Every line of the entries below that mentions "viewer" is to be copied out.

(Data entries)
:::

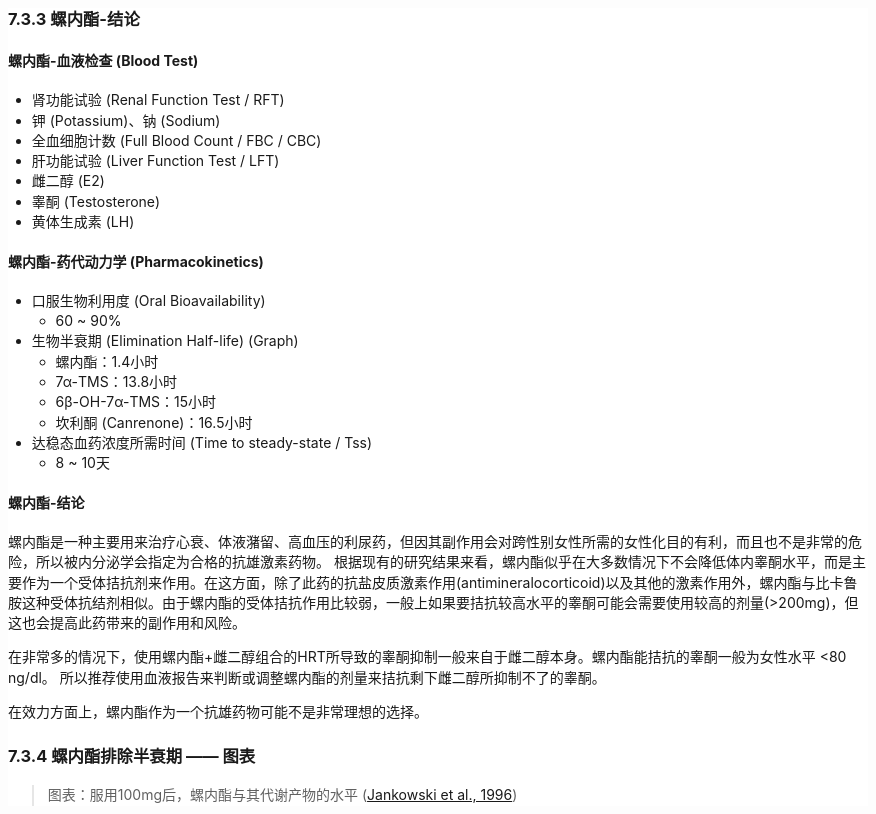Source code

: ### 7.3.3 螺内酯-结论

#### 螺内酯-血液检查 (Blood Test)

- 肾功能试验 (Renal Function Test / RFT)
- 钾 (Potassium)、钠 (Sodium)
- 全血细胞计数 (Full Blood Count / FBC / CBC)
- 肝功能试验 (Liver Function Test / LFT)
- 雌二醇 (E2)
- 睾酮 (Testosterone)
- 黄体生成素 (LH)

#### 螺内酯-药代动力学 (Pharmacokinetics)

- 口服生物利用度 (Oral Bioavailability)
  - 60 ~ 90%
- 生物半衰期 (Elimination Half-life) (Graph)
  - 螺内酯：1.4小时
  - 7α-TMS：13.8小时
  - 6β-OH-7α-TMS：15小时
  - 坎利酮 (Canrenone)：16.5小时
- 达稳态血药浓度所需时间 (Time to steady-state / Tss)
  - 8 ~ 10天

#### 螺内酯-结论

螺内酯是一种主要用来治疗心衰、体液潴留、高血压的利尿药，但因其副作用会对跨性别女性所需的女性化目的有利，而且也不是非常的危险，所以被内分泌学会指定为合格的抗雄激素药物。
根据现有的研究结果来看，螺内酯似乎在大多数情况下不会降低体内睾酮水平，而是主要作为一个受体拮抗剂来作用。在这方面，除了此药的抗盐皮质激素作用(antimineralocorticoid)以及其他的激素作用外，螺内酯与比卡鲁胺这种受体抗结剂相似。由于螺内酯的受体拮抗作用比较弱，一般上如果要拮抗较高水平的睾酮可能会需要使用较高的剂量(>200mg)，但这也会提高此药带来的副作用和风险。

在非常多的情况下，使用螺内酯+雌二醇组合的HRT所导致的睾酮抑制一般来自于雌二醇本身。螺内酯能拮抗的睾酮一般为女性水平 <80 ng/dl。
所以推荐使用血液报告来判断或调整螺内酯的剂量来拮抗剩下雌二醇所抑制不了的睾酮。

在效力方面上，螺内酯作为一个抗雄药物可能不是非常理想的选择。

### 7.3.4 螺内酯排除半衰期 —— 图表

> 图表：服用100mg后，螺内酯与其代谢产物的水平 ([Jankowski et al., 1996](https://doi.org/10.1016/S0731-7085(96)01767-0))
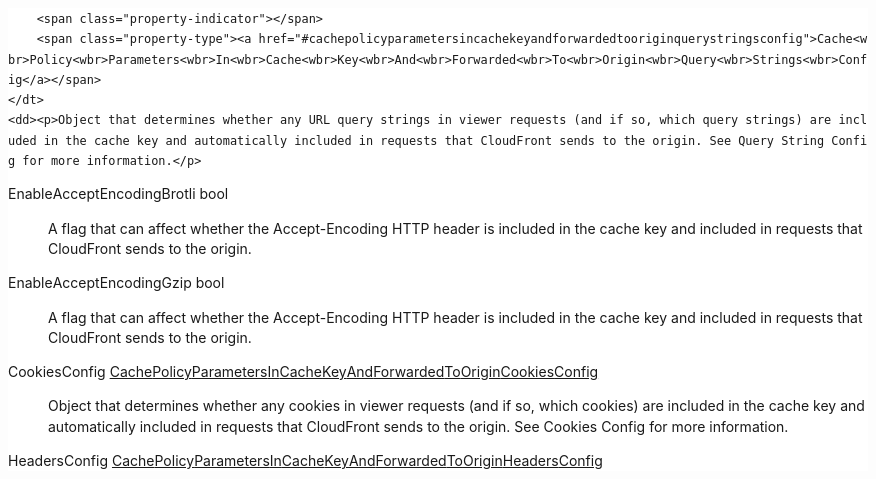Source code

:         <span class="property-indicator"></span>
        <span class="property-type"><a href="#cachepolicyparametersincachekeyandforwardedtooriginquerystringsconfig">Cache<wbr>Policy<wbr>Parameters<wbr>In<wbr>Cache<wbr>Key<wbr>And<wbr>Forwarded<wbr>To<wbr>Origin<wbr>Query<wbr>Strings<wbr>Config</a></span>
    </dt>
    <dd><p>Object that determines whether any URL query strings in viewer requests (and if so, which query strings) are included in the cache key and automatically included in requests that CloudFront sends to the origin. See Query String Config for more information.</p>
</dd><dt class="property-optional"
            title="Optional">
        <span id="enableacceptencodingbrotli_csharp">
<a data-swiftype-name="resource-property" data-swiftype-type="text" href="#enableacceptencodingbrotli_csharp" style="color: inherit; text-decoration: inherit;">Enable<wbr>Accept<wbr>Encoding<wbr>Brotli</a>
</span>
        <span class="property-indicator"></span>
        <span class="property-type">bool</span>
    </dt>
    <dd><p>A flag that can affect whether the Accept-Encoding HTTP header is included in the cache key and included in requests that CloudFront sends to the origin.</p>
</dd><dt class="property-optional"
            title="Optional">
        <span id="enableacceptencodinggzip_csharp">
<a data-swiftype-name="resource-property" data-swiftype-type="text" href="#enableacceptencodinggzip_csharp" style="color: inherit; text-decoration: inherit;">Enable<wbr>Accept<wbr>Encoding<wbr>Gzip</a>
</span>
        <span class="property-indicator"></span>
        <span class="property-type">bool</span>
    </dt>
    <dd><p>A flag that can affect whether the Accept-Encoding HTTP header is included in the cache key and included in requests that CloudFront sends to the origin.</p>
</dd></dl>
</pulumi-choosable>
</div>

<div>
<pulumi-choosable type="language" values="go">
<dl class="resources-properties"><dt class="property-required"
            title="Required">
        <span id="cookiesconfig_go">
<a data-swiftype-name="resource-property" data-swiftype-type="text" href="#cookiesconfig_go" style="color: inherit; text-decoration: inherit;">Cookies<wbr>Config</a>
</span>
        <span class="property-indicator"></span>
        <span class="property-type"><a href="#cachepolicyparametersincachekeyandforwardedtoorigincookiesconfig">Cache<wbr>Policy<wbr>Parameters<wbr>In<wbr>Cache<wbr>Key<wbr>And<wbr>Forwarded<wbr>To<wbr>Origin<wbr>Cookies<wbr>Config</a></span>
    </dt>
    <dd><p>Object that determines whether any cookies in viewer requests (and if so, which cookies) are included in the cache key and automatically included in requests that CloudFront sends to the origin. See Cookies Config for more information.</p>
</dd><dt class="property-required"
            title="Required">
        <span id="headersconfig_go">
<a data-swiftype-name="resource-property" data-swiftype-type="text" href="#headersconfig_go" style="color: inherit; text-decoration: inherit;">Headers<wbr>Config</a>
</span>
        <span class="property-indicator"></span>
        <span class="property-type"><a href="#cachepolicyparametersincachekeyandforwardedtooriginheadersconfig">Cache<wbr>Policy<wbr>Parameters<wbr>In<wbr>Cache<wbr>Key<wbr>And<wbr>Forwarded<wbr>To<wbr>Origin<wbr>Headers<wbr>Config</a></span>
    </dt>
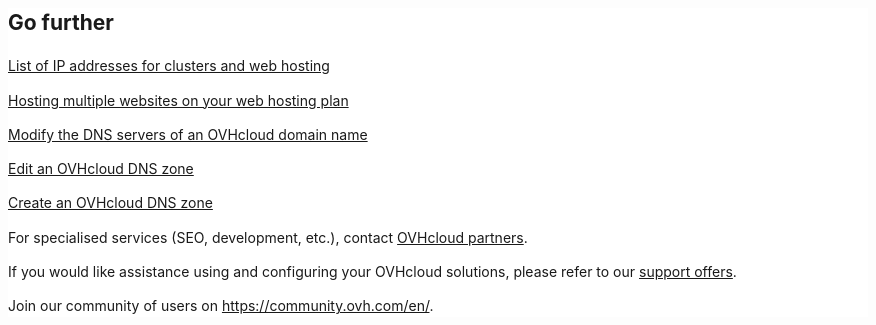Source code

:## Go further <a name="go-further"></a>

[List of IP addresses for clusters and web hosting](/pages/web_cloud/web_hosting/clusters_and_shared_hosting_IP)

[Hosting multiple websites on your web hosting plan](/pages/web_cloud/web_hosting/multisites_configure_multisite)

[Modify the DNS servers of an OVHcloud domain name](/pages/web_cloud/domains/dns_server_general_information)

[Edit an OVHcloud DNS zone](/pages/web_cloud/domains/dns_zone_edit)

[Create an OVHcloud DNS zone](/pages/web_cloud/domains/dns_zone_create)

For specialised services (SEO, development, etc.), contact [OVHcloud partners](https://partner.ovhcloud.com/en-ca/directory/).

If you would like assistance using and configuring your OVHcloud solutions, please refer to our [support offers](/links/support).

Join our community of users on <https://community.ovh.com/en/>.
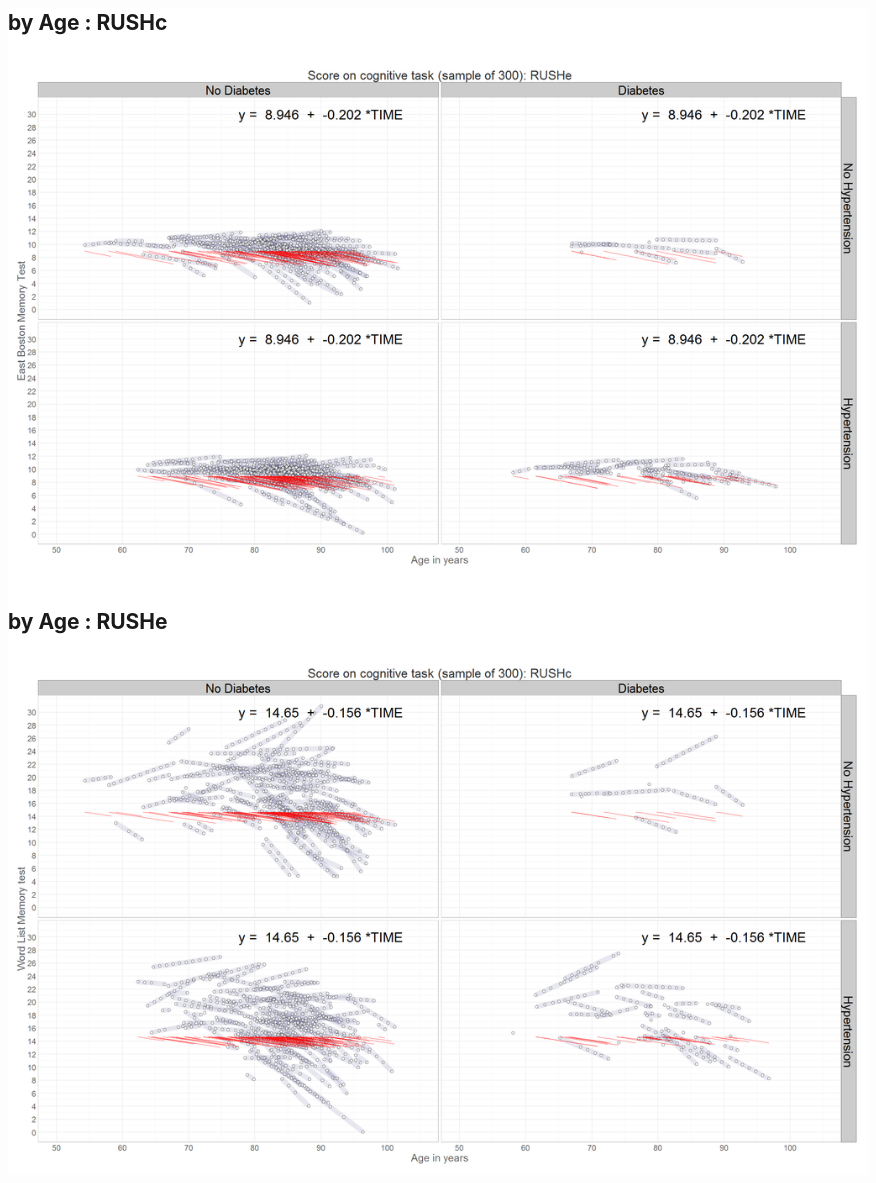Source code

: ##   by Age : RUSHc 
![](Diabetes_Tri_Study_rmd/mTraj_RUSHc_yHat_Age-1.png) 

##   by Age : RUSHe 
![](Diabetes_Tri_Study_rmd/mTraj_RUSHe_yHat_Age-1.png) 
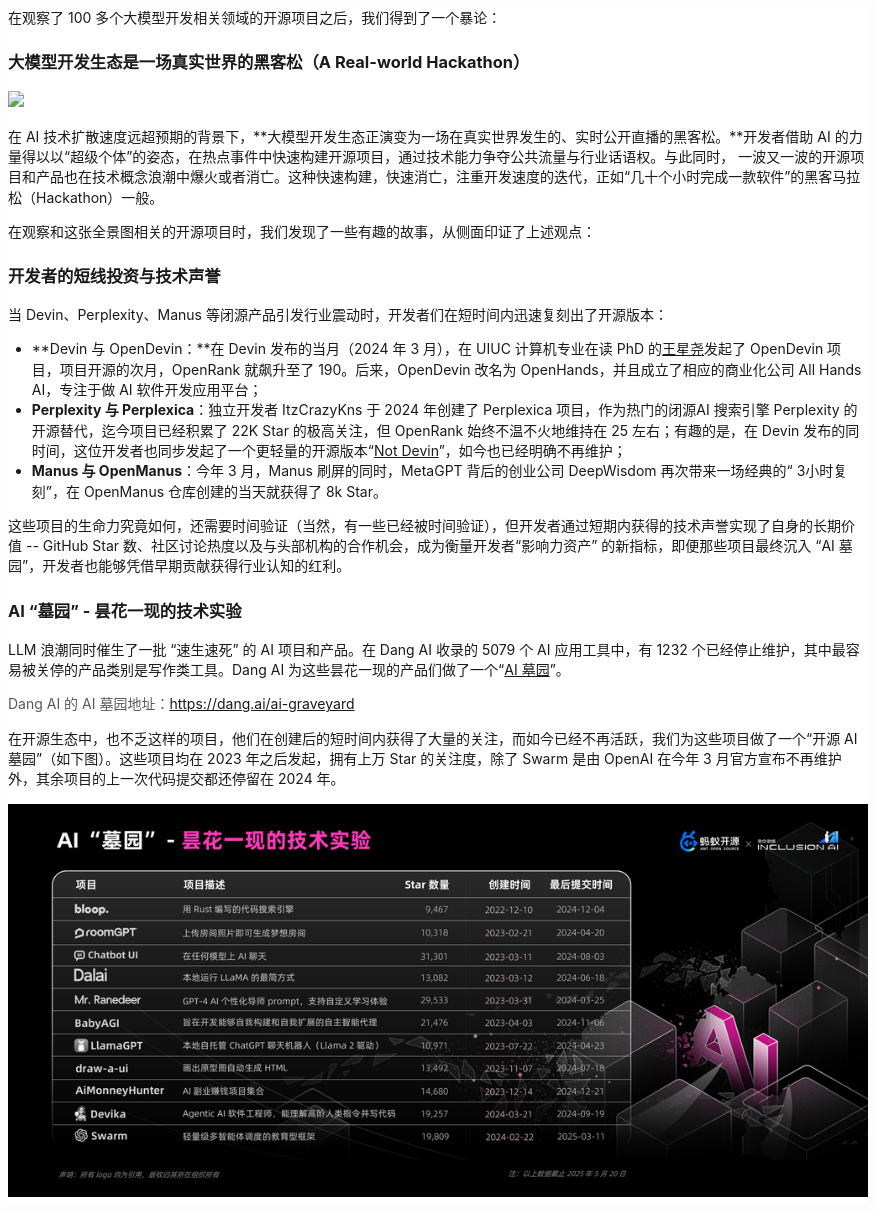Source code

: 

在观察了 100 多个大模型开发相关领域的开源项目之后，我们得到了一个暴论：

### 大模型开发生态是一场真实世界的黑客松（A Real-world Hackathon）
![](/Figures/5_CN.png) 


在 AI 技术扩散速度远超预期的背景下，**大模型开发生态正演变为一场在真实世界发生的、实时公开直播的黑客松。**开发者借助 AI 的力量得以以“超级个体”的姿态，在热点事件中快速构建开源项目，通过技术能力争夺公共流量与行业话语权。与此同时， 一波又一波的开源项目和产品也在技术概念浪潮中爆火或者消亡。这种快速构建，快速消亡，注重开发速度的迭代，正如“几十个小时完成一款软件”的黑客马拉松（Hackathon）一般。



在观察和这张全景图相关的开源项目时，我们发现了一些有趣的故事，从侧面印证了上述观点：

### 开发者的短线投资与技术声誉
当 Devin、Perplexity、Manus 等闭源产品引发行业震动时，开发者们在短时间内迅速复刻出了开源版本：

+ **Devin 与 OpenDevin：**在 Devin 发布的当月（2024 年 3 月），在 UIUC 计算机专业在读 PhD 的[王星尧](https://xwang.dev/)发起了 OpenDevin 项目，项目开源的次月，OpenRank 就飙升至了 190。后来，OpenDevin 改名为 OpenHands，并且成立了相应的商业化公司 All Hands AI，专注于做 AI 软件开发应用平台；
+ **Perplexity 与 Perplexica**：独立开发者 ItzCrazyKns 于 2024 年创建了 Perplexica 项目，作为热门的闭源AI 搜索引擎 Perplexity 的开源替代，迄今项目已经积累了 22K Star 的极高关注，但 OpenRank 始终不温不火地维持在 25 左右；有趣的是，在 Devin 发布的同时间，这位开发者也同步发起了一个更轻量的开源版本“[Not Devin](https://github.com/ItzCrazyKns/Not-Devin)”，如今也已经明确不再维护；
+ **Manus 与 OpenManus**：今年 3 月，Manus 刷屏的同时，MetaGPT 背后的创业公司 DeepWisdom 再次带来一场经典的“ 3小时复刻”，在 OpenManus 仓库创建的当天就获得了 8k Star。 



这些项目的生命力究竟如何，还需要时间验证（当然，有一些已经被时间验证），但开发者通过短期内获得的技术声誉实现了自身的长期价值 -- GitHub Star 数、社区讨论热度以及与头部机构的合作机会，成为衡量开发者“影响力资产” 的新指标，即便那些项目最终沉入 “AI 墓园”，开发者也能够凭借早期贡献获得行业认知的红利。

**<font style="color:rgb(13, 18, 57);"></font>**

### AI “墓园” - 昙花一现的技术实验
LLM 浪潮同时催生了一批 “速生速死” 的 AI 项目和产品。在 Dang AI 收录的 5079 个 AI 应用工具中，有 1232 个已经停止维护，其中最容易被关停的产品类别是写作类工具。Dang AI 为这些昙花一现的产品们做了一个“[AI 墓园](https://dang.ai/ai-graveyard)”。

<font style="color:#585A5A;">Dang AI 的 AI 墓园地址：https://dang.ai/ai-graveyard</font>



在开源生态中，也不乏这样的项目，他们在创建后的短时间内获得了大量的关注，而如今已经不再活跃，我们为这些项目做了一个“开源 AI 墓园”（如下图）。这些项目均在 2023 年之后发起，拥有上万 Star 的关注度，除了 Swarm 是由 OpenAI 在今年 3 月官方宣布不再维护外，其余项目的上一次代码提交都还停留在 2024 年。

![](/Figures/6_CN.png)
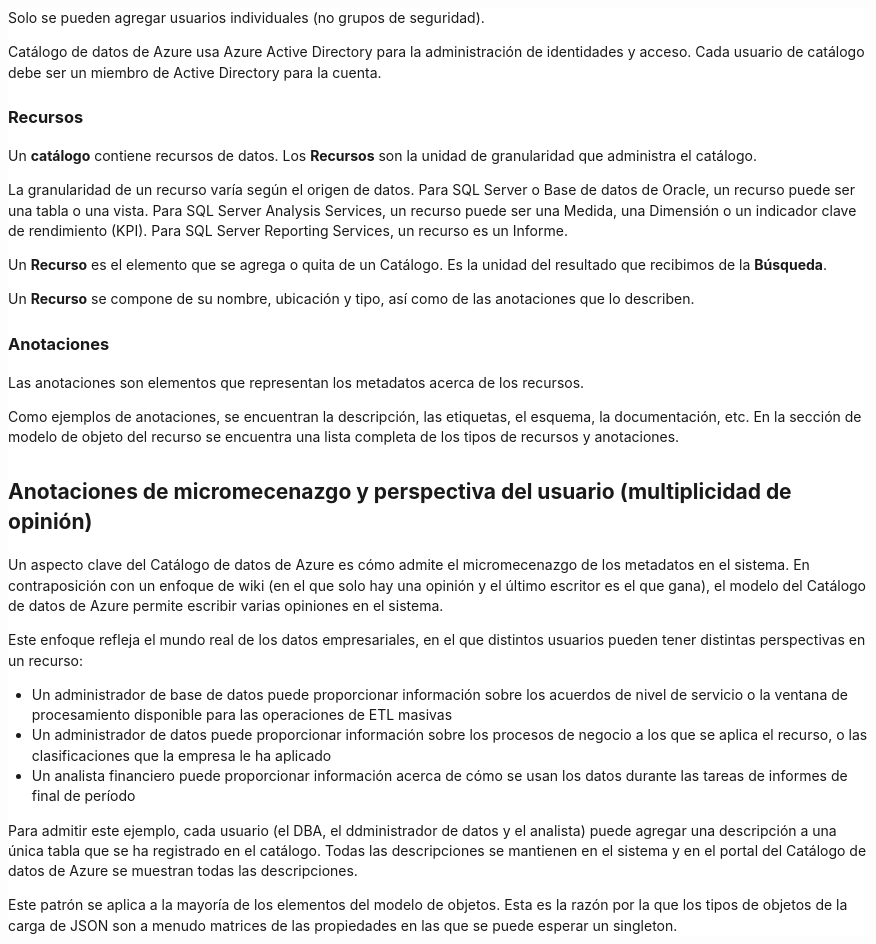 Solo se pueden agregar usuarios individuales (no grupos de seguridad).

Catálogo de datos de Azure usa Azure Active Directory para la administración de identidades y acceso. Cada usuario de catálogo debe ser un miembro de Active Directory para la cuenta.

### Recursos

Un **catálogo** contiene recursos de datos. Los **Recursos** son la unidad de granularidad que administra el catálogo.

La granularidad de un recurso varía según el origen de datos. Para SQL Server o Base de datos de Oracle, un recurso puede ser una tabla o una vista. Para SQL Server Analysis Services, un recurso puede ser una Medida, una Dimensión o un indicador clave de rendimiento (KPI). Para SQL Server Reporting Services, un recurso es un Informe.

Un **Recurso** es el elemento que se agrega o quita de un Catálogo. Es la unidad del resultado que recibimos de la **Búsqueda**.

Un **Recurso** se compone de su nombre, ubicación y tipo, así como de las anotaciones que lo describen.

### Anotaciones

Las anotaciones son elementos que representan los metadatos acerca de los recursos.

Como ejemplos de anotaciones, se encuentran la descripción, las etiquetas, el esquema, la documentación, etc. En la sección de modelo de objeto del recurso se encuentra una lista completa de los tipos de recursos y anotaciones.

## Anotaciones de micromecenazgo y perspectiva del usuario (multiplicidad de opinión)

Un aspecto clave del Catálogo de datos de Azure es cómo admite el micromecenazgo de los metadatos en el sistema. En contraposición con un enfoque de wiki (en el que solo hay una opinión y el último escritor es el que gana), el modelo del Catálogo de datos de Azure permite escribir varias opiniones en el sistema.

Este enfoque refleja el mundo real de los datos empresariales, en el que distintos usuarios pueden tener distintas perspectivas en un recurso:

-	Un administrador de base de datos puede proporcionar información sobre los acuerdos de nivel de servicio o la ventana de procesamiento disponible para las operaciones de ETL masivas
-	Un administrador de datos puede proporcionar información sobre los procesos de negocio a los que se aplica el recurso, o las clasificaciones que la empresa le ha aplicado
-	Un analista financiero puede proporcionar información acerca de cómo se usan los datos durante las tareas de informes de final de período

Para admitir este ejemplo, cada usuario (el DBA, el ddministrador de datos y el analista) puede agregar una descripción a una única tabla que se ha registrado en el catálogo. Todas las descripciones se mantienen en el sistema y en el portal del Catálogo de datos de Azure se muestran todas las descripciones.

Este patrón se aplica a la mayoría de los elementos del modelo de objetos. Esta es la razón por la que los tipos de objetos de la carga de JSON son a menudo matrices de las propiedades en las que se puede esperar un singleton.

:::

## [Answer to this problem]
    <dd><p>Object that determines whether any URL query strings in viewer requests (and if so, which query strings) are included in the cache key and automatically included in requests that CloudFront sends to the origin. See Query String Config for more information.</p>
    <dd><p>Object that determines whether any cookies in viewer requests (and if so, which cookies) are included in the cache key and automatically included in requests that CloudFront sends to the origin. See Cookies Config for more information.</p>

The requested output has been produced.